Problem: Wherever a line of the records contains "depth", copy that line.

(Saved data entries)
-- Opening Marker --

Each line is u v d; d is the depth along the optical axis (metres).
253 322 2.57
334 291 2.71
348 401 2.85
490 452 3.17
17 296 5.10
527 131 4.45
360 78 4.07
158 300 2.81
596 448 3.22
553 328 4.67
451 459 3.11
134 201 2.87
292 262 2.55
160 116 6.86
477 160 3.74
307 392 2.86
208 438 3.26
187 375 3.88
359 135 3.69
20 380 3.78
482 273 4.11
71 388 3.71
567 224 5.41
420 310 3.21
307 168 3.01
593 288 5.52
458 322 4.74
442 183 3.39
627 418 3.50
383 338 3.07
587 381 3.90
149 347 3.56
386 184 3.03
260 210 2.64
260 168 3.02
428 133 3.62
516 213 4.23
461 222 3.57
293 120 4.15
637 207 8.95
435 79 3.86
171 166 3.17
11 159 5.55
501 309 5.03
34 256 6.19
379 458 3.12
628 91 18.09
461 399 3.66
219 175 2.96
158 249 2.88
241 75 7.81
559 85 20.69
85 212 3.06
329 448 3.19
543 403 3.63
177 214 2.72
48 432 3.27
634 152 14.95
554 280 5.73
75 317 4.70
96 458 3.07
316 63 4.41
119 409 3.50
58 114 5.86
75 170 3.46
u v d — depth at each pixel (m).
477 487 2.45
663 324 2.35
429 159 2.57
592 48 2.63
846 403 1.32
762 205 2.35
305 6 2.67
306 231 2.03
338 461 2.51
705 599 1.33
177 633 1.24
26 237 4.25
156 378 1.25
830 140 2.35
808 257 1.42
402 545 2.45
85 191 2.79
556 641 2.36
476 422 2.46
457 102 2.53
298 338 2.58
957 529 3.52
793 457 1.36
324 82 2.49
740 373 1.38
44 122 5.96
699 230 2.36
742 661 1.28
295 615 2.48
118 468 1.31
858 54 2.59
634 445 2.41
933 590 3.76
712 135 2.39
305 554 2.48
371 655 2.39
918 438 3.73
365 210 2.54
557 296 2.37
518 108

-- Closing Marker --

Expected answer:
Each line is u v d; d is the depth along the optical axis (metres).
u v d — depth at each pixel (m).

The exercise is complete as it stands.